"The Creature from the black lagoon"
by Björn Pohl - UKC 29/Sep/2016
Daniel Woods has fiinally climbed through his mental barrier and made the first ascent of The Creature from the black lagoon, ~8C+, at the Upper Chaos Canyon at Chaos Canyon, Colorado.
The Monster from the black lagoon is the low start to Leviathan style, ~8A, and Daniel says "...it felt like v15 to get into the stand of leviathan, no rest, then soft 11 to the top."
He also says that he could do all the moves and link a few of them already on day one, but that it, as so often is the case, turned into a mental battle.
I finally got to the point where I was sure it was in the bag. More days passed and I continued to fail. I would link multiple times from just 3 moves in to the top, but could never add in the first 3 relatively easy moves. This tripped me out considering that the Boulder had essentially been climbed haha. I became worried that I had already mind fucked myself and would have to wait for a new season to start fresh and see the bloc through with another set of eyes. Motivation to climb something is funny in that way. I go through this same struggle with everything challenging that I try. I beat myself up because I know it's there and overcoming mental disbelief is the most satisfying feeling for me in climbing. I had false confidence in the beginning with this thing, and that is what led me into a war of attrition. Luckily, can just look back at all those failed attempts over the course of 15 days and smile.

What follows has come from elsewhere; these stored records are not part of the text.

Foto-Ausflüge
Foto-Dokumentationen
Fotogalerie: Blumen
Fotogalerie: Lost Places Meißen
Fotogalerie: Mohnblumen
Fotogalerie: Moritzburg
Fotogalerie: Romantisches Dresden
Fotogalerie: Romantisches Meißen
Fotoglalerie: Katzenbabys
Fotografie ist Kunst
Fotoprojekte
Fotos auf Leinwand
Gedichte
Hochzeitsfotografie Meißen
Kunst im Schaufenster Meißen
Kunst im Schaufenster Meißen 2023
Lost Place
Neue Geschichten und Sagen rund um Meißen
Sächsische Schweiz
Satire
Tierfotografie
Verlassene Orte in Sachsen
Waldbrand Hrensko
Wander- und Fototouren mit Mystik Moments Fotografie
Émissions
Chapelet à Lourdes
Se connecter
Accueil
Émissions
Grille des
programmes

About the difficulty, he says: I believe this line is harder than most 15s I've done so why not call it 16... and that the same level in bouldering has maintained from Fred Nicole, Bernd Zangerl, and Klem loskot a decade ago until now. We can either acknowledge what is a level up from the standard of 15 (based off of consensus over the years) or continue climbing v15 for another decade.

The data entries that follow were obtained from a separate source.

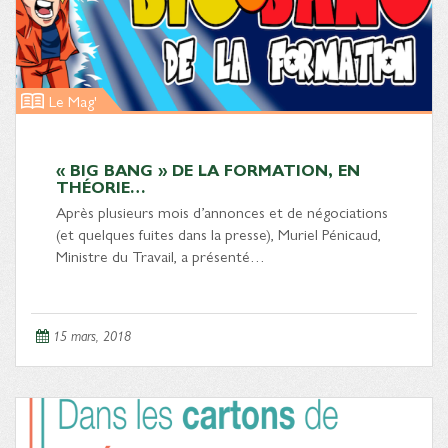
Le Mag'
« BIG BANG » DE LA FORMATION, EN
THÉORIE…
Après plusieurs mois d’annonces et de négociations
(et quelques fuites dans la presse), Muriel Pénicaud,
Ministre du Travail, a présenté…
15 mars, 2018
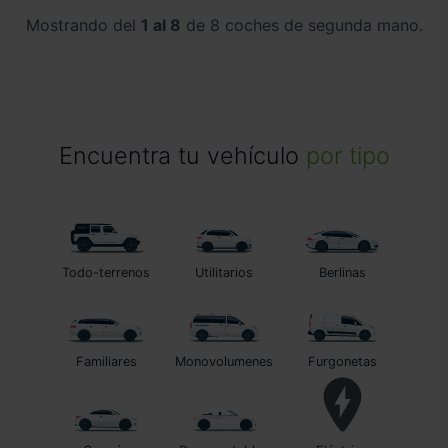
Mostrando del
1 al 8
de 8 coches de segunda mano.
Encuentra tu vehículo
por tipo
Todo-terrenos
Utilitarios
Berlinas
Familiares
Monovolumenes
Furgonetas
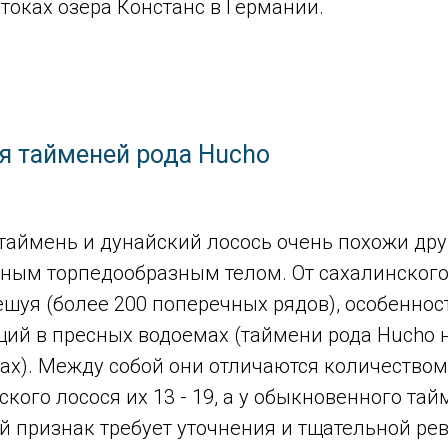
итоках озера Констанс в Германии.
ия тайменей рода Hucho
ймень и дунайский лосось очень похожи друг
ым торпедообразным телом. От сахалинского 
шуя (более 200 поперечных рядов), особеннос
щий в пресных водоемах (таймени рода Hucho 
ках). Между собой они отличаются количество
ского лосося их 13 - 19, а у обыкновенного тайм
 признак требует уточнения и тщательной реви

This was Daniel Woods' third ~8C+ after Hypnotized minds, which he put up back in 2010, and The Process at the Buttermilks., which put up in January last year. The former didn't see a repeat until this year, when Rustam Gelmanov made a relatively quick repeat, the latter lost parts of a crucial hold shortly after the first ascent. Whether it's still roughly of the same difficulty remains to be seen.
Let's hope it doesn't take too long for Daniel's new creation to get repeated.